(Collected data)

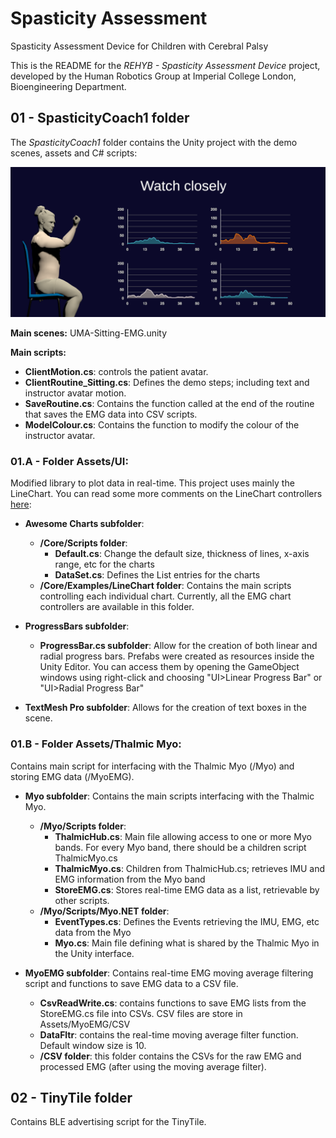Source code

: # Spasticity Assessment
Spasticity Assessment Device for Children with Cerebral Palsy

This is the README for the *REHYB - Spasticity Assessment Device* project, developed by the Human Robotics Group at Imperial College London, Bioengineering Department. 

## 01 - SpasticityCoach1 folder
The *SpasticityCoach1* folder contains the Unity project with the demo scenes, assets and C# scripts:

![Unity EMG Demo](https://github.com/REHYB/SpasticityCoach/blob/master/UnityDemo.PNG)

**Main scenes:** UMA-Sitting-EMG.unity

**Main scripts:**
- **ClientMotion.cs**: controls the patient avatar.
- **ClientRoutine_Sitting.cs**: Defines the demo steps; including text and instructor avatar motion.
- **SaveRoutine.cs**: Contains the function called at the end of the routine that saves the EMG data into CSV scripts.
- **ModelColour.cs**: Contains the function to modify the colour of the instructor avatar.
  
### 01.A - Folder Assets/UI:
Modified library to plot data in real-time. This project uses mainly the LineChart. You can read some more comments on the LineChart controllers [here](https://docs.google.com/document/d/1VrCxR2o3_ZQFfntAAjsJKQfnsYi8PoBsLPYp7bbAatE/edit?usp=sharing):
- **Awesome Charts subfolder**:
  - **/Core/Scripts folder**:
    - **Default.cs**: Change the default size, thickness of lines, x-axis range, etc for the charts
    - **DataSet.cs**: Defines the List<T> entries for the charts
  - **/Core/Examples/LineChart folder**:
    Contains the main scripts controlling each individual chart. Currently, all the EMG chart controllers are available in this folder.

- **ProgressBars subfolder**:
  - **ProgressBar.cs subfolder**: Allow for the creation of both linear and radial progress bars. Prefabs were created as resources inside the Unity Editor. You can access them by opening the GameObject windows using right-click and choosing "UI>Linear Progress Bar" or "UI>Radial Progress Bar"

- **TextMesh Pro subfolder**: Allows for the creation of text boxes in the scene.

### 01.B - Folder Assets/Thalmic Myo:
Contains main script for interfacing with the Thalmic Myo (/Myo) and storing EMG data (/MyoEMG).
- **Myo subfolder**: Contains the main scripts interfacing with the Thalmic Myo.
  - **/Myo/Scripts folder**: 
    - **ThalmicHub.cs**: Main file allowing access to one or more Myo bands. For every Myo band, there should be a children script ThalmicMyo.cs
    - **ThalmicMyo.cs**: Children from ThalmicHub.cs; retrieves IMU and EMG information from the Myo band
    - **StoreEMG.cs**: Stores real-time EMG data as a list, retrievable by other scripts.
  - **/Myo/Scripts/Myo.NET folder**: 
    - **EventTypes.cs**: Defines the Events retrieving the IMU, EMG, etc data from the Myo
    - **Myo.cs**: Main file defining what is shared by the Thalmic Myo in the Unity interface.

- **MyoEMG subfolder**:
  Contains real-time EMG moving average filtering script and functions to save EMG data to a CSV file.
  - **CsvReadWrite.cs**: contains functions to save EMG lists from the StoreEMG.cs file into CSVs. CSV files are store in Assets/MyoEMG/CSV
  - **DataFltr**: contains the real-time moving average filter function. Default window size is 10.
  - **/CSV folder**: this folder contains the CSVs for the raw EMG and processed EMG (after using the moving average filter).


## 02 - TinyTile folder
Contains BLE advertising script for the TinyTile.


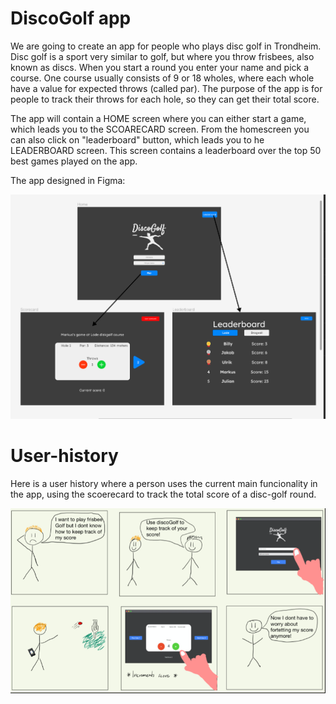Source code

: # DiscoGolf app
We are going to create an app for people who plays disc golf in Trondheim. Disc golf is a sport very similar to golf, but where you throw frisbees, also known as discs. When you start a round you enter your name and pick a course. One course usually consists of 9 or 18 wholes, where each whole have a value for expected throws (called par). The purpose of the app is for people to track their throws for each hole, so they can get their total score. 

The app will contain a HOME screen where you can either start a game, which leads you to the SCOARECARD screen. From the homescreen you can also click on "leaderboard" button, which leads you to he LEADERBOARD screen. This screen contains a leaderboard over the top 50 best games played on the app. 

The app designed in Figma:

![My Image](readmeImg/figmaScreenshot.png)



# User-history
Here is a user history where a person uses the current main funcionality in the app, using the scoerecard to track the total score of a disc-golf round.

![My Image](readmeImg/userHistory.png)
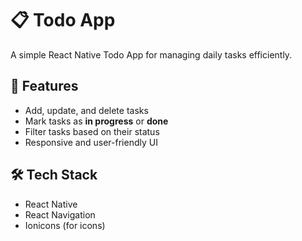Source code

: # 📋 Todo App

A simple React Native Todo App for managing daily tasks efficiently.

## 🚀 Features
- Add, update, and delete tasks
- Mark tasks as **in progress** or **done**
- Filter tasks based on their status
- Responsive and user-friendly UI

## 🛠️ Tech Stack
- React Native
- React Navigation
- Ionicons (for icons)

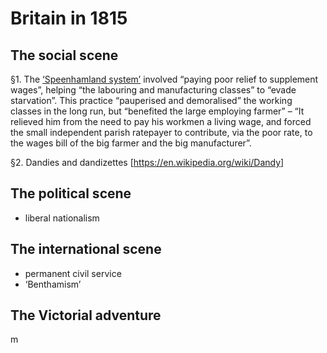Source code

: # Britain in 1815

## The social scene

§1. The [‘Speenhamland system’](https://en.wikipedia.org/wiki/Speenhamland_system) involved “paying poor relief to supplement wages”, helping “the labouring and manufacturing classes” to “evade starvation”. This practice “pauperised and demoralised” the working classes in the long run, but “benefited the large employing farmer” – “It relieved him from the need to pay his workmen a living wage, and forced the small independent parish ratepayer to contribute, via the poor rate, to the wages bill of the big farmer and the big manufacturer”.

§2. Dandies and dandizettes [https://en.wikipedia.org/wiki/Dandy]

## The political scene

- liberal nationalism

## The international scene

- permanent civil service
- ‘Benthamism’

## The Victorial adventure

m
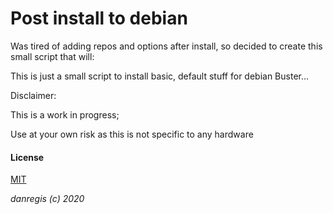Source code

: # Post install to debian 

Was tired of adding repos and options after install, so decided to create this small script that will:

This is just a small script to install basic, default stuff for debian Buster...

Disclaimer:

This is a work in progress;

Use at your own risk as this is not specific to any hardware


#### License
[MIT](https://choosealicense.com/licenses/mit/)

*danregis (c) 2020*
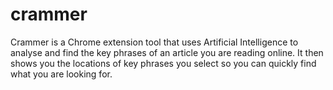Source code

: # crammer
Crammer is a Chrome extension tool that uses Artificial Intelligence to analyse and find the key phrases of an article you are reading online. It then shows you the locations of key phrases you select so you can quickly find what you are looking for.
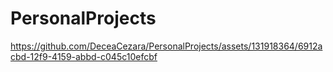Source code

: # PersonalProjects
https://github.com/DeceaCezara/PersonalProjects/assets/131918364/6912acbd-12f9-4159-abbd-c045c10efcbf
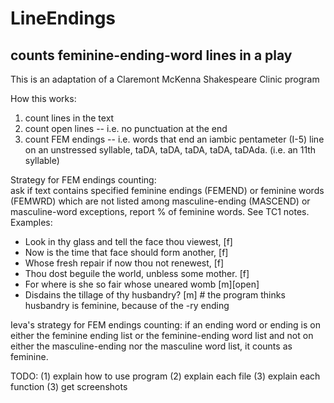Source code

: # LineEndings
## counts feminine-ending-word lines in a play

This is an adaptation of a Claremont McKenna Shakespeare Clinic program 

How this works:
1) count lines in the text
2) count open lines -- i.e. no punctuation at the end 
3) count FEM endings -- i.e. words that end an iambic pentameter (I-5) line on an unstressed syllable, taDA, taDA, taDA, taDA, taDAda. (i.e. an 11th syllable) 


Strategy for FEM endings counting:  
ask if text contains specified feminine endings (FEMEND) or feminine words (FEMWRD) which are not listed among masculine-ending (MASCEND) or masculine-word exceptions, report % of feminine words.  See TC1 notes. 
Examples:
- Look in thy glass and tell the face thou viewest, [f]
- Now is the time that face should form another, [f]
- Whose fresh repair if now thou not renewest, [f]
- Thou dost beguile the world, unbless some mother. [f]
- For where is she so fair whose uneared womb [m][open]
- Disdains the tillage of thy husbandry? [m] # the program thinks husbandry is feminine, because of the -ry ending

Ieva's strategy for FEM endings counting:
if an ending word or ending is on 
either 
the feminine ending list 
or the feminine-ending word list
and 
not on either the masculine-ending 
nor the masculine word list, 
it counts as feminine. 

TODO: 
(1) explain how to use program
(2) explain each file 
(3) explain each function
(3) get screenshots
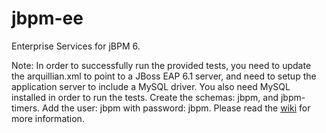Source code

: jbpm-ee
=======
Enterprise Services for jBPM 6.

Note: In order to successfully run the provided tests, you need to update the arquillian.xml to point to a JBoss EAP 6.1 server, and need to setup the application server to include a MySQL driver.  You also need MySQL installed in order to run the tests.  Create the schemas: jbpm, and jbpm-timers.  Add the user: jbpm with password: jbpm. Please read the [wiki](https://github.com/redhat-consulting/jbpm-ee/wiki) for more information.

## EXERCISE BRIEF
Copy out every line from the records above that contains the word "program".

## RESULT OF THE TASK
This is an adaptation of a Claremont McKenna Shakespeare Clinic program 
- Disdains the tillage of thy husbandry? [m] # the program thinks husbandry is feminine, because of the -ry ending
(1) explain how to use program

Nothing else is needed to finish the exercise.